No report on the sale of lots May 17, 1850, is recorded. The honor of being the first recorded purchaser of a town lot belongs to C.B. Arnold for Lot 11, for $9.75, cash. The transfer is dated May 18, 1850, the day after the public sale so we assume the lot was purchased in the action. The next deeds were made Aug. 12, 1850, Lot 19 for $35.00 to Solomon Kittrell and James S. Ferguson and Lots 13, 18, 23 and 28 to David Humphreys for $35.00. The next transfer is Nov. 13, 1951, Lot 39 to Charles S. Henderson for $20.50. The sale of lots moved very slowly. The above lots are about one-fourth acre in size.
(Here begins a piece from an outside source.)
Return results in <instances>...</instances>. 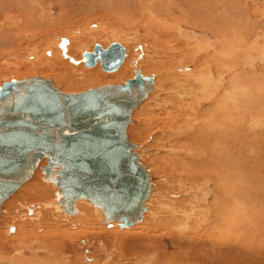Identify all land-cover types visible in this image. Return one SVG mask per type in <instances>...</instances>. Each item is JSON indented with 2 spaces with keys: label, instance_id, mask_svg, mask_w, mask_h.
<instances>
[{
  "label": "rangeland",
  "instance_id": "rangeland-1",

We assume the County Court selected or approved the name, Poplar Bluff, for the new town; but a former order to that effect was never entered in the records. Consequently we do not have the date on which the town was named, nor do we have any information on other names, if any, were suggested. The first written record of the town's name is in the County Court minutes March 18, 1850, as follows, "Ordered that the Town Commiwwio9ner advertise the town lots for sale at Poplar Bluff." The origin of the name "Poplar Bluff" is well established and gives our town a unique and distinctive personality.
The First hunters, traders and settlers to see our present town site came upon a stand of huge tulip poplar trees, growing along the east face of the bluff along the west side of Black River. The tulip poplar is one of the largest, one of the tallest and one of the most inspiringly magnificient (SIC) trees of the American eastern forest. When growing in forest conditions it reaches great heights. There are claims that in the Alleghenies there were poplar trees to 150 to 190 feet tall and ten feet in diameter. Our Missouri specimens were probably not that large, but they did reach magnificent proportions. The trunk of this tree in a forest is free of limbs to a great height, giving it the appearance of a tall, straight column. Its leaves are large, dark green; and in spring the tulip shaped flowers are orange yellow and very striking in appearance. The tree is not a poplar but botanically a magnolia, the Liriodendron Tulipifers.
The appearance of these tall columnar trees along this stretch of Black River was so impressive that the early visitors used it as a descriptive reference or place name, calling it "The Poplar Bluff." Before the county seat site was selected the County Court heard a petition for a road toward Greenville, "commencing on the east bank of Black River at opposite the Poplar Bluff. "Unfortunately the extent of the poplar grove is not now known. We believe it commenced near the Municipal Light and Water Plant and extended down to near the present Missouri Pacific Passenger Station. With such a natural phenomenon at hand and already named there probably was very little opposition to naming the town "Poplar Bluff."
Note: We are indebted to Mr. Frank Hearne, Poplar Bluff, for botanical information on the tulip poplar.